Caught in the Revolution by Helen Rappaport

Caught in the Revolution cover

Caught in the Revolution – Petrograd 1917 by Helen Rappaport was published in 2016, is non-fiction accounts of what people witnessed in Petrograd in the run up to the Russian Revolution. This is a subject that I’ve been interested in since ‘doing’ it in second year at Secondary School, so I knew all about the political details but this book focuses on what was happening out in the streets, how events were affecting ordinary people.

It seems that Petrograd was full of foreigners so there were plenty of people writing of their experiences in a chaotic environment. At the beginning the Tsar is still in power and the people (particularly the women) are having to spend hours every day in queues just to get some basic foodstuffs – if they are lucky.

There seemed to be an awful lot of foreigners in Petrograd, including Arthur Ransome of Swallows and Amazons fame although this is before he wrote those books, he was a reporter for the Daily News and Observer. The writer Hugh Walpole was reporting on events for the British Foreign Office, there were lots of people writing diaries, so I found this book to be a really interesting read.

There were plenty of British and American manufacturers there such as a Singer sewing machine factory, Thorntons woollen mill and Coats of Paisley threads company. The revolutionaries encouraged the workers to demand exorbitant wages for a much shorter working week. Basically everybody gave up working and everywhere was filthy.

Sadly of course after the Bolsheviks took over things got even worse for the ordinary people and food was even more scarce than before. Although I’ve read a lot about this period I don’t think I had realised before what an evil swine Lenin was – but he was a clever one.

The Tsar doesn’t really feature much in the book, but as ever I just wanted to grab him and talk some sense into him, but better people than me tried, such as the British Ambassador Sir George Buchanan. I find it bizarre that considering Tsar Nicholas was so close to the British royal family, and his cousin King George V in particular – he just couldn’t contemplate changing the Russian Imperial system to something similar to the British.

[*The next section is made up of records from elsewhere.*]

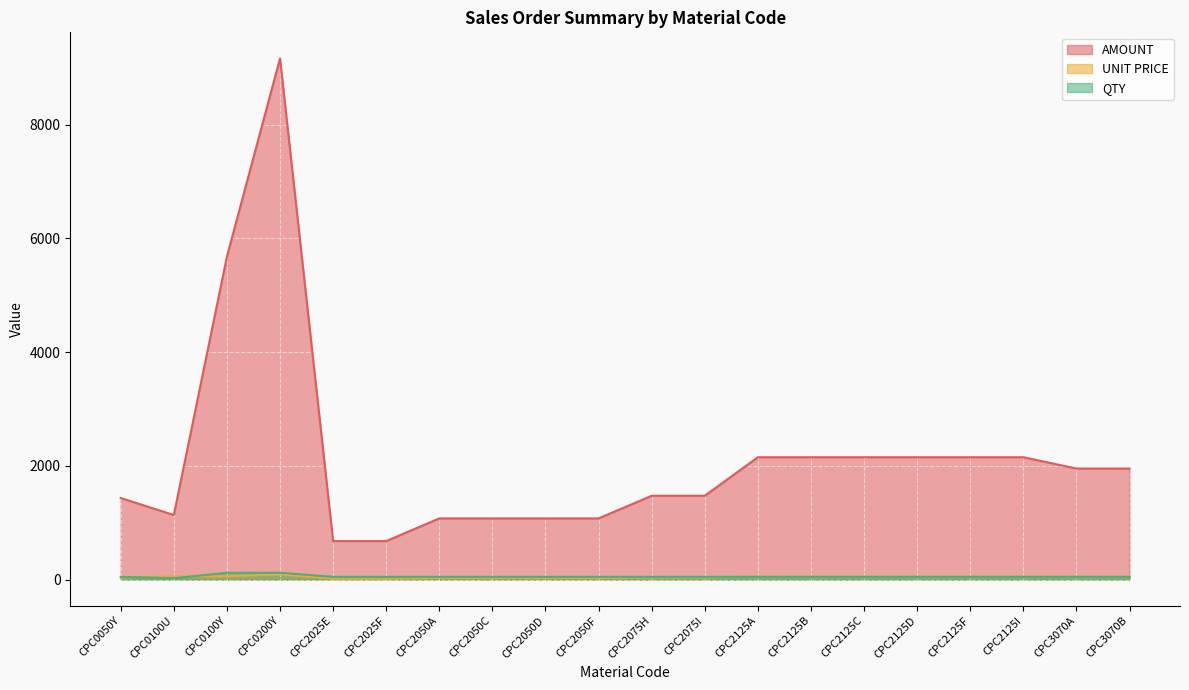

What is the total value across all series at CPC0050Y?

1518.2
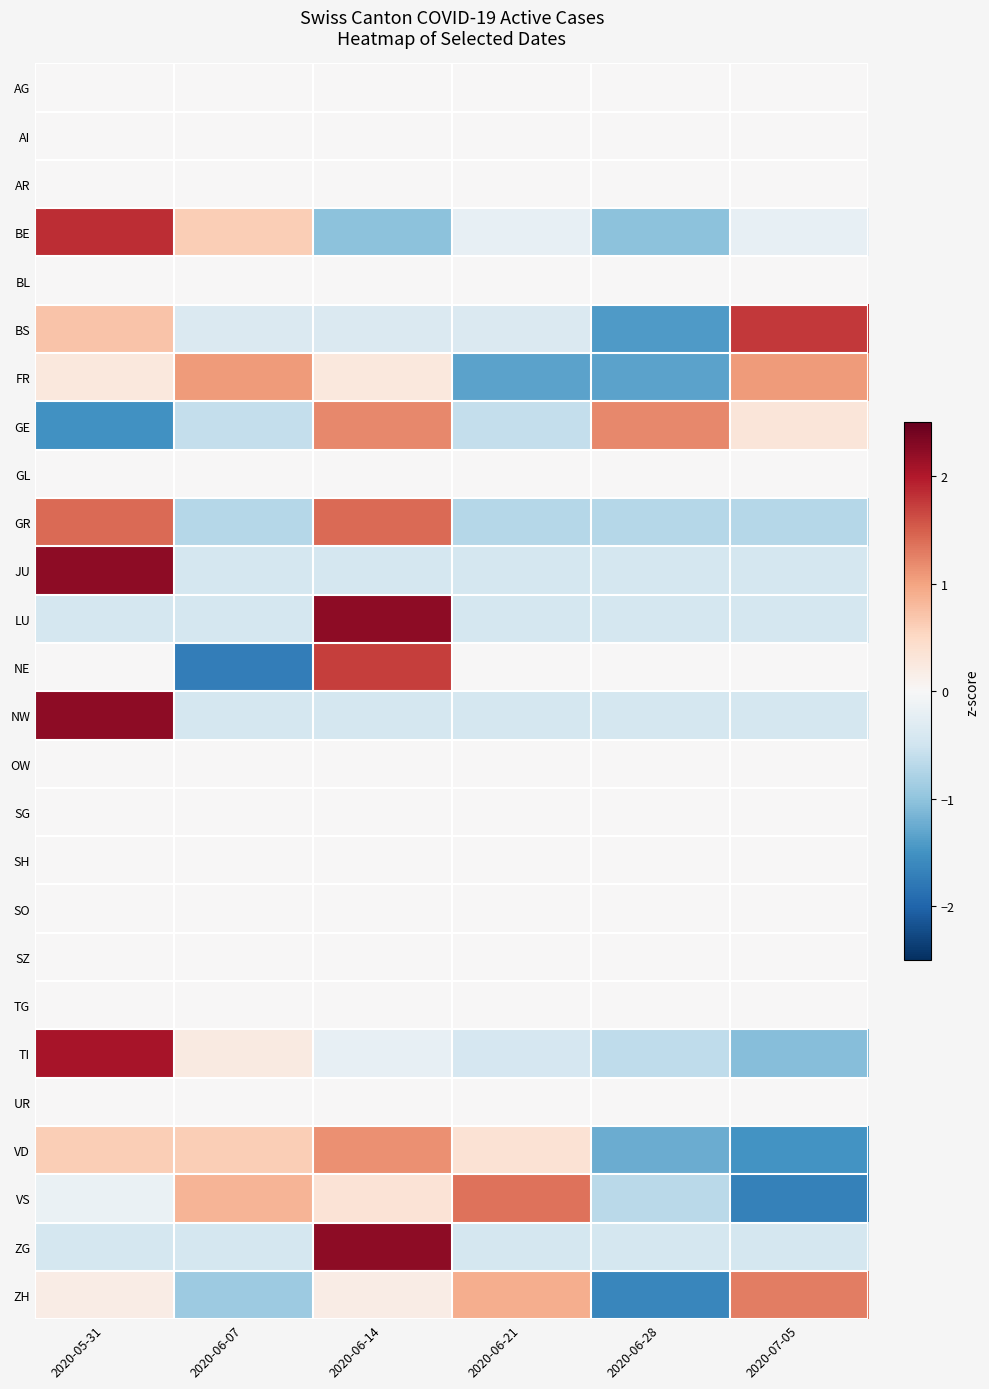

At which category is the sum across all series the highest?

2020-05-31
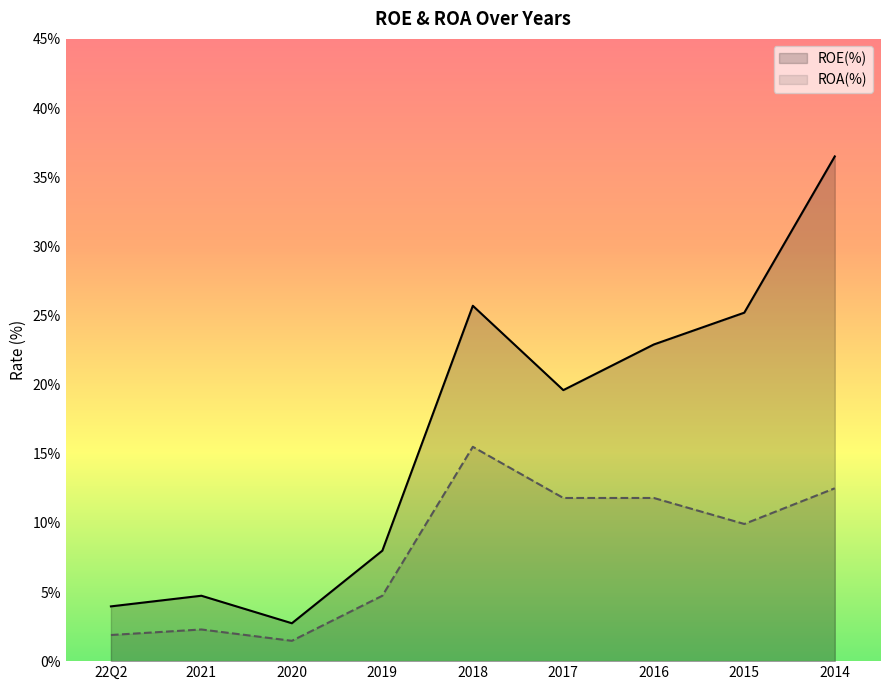

The value of ROE(%) at 2019 is 8.0. True or false?

True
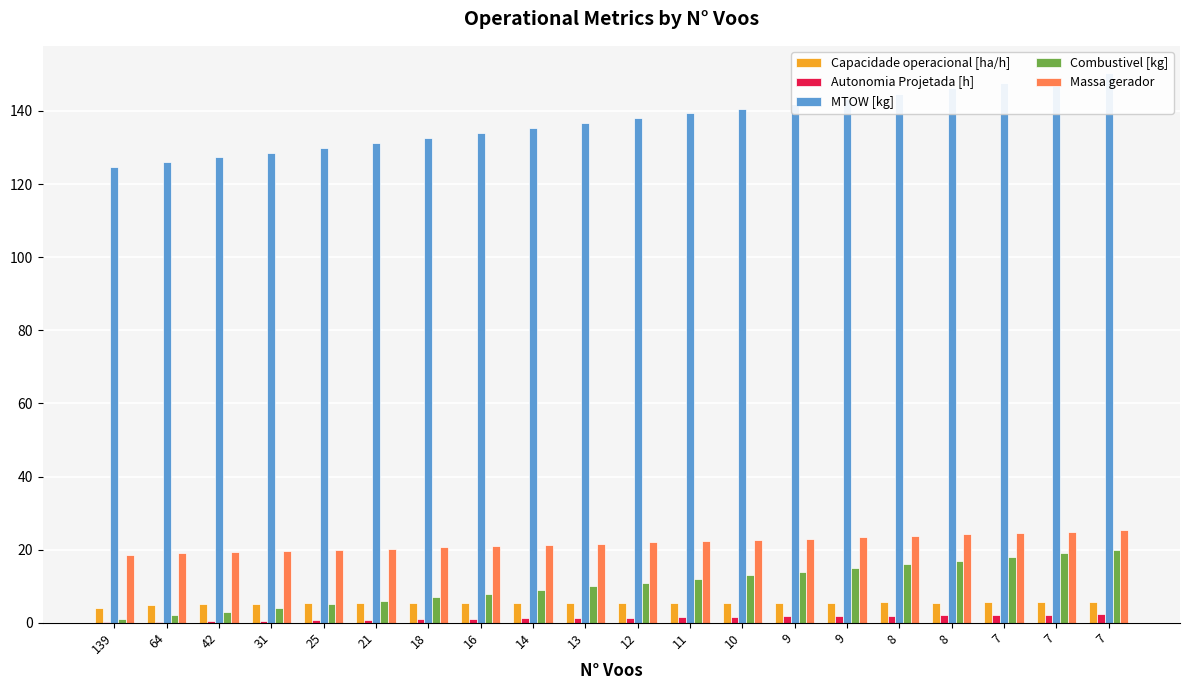

Is it true that Autonomia Projetada [h] equals 1.4 at 12?

True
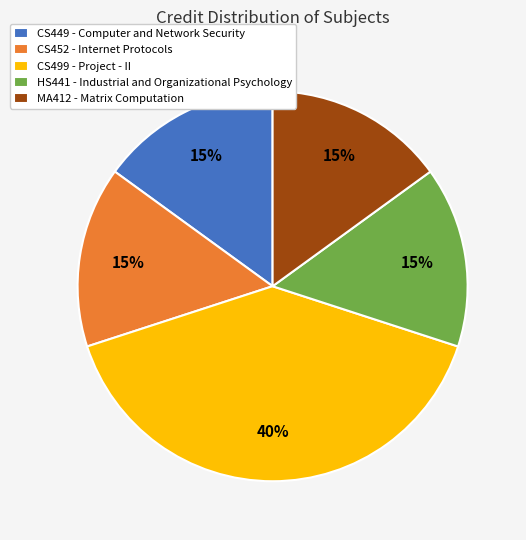

Does HS441 - Industrial and Organizational Psychology account for over 50% of the chart?

No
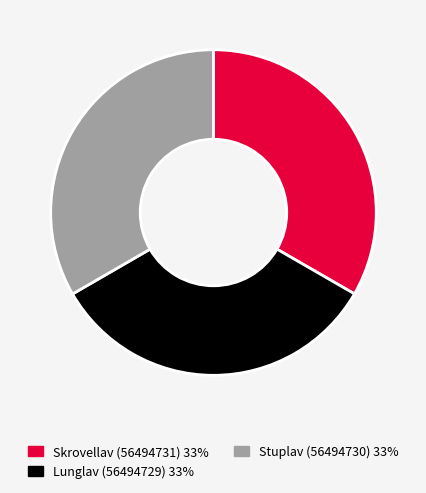

Do Stuplav (56494730) and Lunglav (56494729) together represent more than half of the pie?

Yes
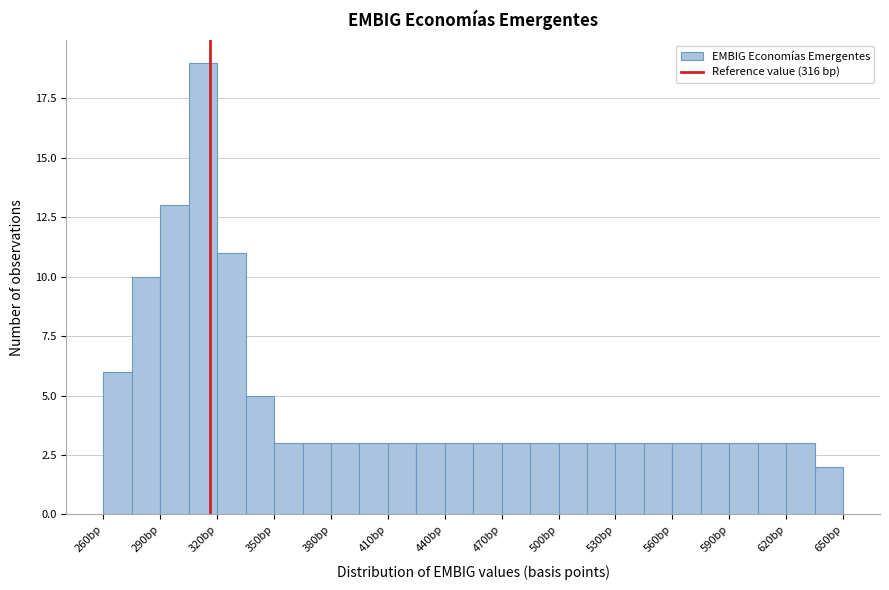

Around what value on the x-axis is the tallest bar? Give the approximate position of its centre, as read against the axis.

315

Other well known people who were eye witnesses were Somerset Maugham and Emmeline Pankhurst. Maugham’s experiences formed the basis for his Ashenden collection of short stories which were published in 1928.

There were quite a lot of newspaper photographers in Petrograd at this time but there are frustratingly few photos surviving. There are some in this book but nothing of great interest, the book is a great read otherwise.